THINGS TO DO
(1) Summarize the commentary on tech stocks in two sentences.
(2) Please reproduce the commentary on tech stocks word for word from "Taken together, that" to "increasing in likelihood.".
(3) Answer these questions from the commentary on tech stocks:
(a) Over the past five years, what is the smallest decline that every one of the 72 stocks has had?
(b) Which three companies are named at the top of XLK?
(c) Into which space is big money piling its cash?

══ EXTRACT ══

And right now, 60% of tech stocks are currently in a "bear market" if we use the traditional definition. They are down 20% from their highs. That headline is an attention-grabber.
But I wanted to see if this is one of those skin-deep types of market wounds, or something bigger. Because in my view, if mega-cap tech stocks fall hard and don't get up quickly, it is more likely to be other tech stocks, smaller ones, which pick up the slack.
The whole concept of a "broadening out" trade is frankly lost on me. Why? Because that's what I see in the charts.
The other reason I say this is because of what we see above. For the past three years, the Invesco S&P 500 E.W. Technology ETF (RSPT), which tracks the average tech stock, has performed in line with the SPDR S&P 500 Technology Sector ETF (XLK), the one which has the three-headed monster of Apple (AAPL), Microsoft (MSFT), and Nvidia (NVDA) at the top.
The next few tiers down in market cap size need to be the reinforcements. But all they are doing recently is reinforcing the idea that it's big tech or bust. The aforementioned data point, that 60% of those 70+ tech stocks within the S&P 500 are down at least 20% from their highs, has some uncomfortable roommates in the data point department. Here they are:
70% of those S&P 500 tech stocks are down more than 20% from their all-time highs, and half of those are off at least 35%.
Over the past five years, every one of those 72 stocks has had a decline of at least 27%. More than half have lost at least 50% of their value at some point during the past five years.
One out of four have lost at least two-thirds of their peak value at some point during that same 5-year period.
Taken together, that paints a picture of the sector, and by association a stock market, which is hanging on by a thread. That's not a healthy market. And while this SPY chart is more indicative of a market still trying to grapple with this, as opposed to letting go and tanking, that latter scenario is increasing in likelihood.
XLK's chart, which of course is biased heavily toward the biggest names in the sector, has a clear message. As I read it, it has already moved one step further down the road of reversing its more-than-50% trough-to-peak move since just over three months ago. The bigger they rise, the harder they fall?
The "bailout" for tech here would be if there was a better technical picture by smoothing the weights, and viewing it via RSPT, which is an equal-weight S&P 500 tech stock index ETF. But it looks nearly identical to XLK.
This extreme split comes down to a direct divergence in how institutional money is moving. Big money desks are treating tech like a zero-sum game. They are aggressively pulling cash out of everyday software, networking, and secondary tech stocks, and piling all of it into the absolute best growth spots in the semiconductor hardware space.

═══
══ ENTRIES SUPPLIED ══

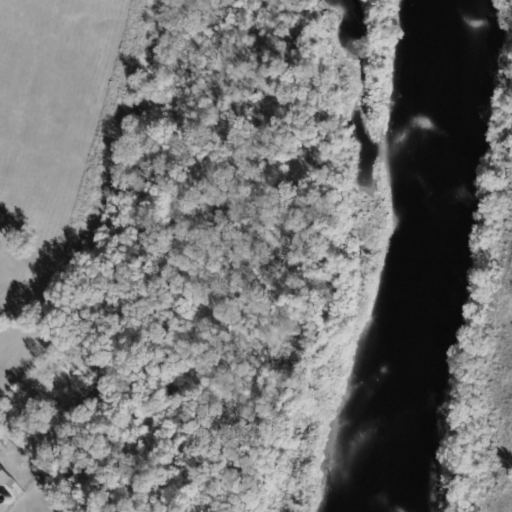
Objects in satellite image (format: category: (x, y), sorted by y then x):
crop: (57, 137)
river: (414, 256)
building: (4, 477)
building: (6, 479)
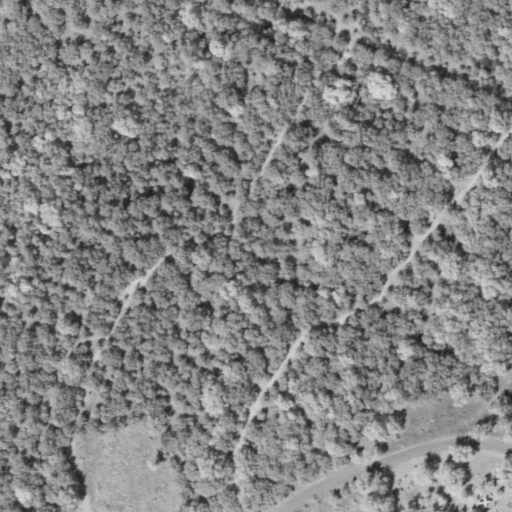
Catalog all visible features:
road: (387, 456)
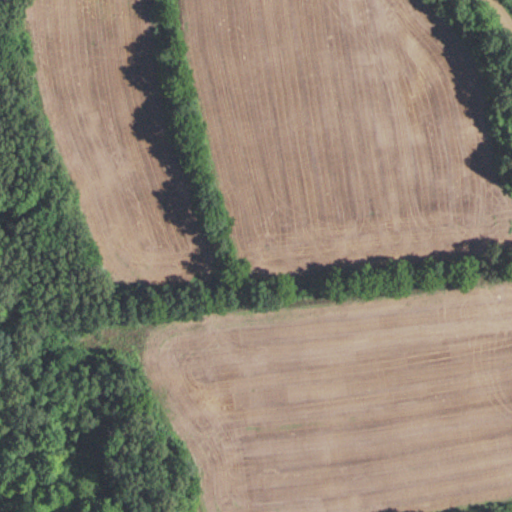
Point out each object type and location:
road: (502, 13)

═══
══ ENTRIES SUPPLIED ══

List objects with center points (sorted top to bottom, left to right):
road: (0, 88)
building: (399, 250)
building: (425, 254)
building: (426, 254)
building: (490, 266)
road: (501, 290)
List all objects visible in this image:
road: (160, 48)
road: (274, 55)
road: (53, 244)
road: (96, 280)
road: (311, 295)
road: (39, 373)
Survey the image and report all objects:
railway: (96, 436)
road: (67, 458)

═══

RESULTS FOR THE EXERCISE
(1) The commentary reports that about 60% of the tech stocks in the S&P 500 are down at least 20% from their highs, and that the equal-weight tech fund RSPT has performed in line with XLK, whose top holdings are Apple, Microsoft, and Nvidia. It argues that this leaves the sector, and by association the stock market, hanging on by a thread, as institutional money pulls out of software, networking, and secondary tech stocks and piles into the best growth spots in semiconductor hardware.

(2)
Taken together, that paints a picture of the sector, and by association a stock market, which is hanging on by a thread. That's not a healthy market. And while this SPY chart is more indicative of a market still trying to grapple with this, as opposed to letting go and tanking, that latter scenario is increasing in likelihood.

(3)
(a) A decline of at least 27%.
(b) Apple, Microsoft, and Nvidia.
(c) The absolute best growth spots in the semiconductor hardware space.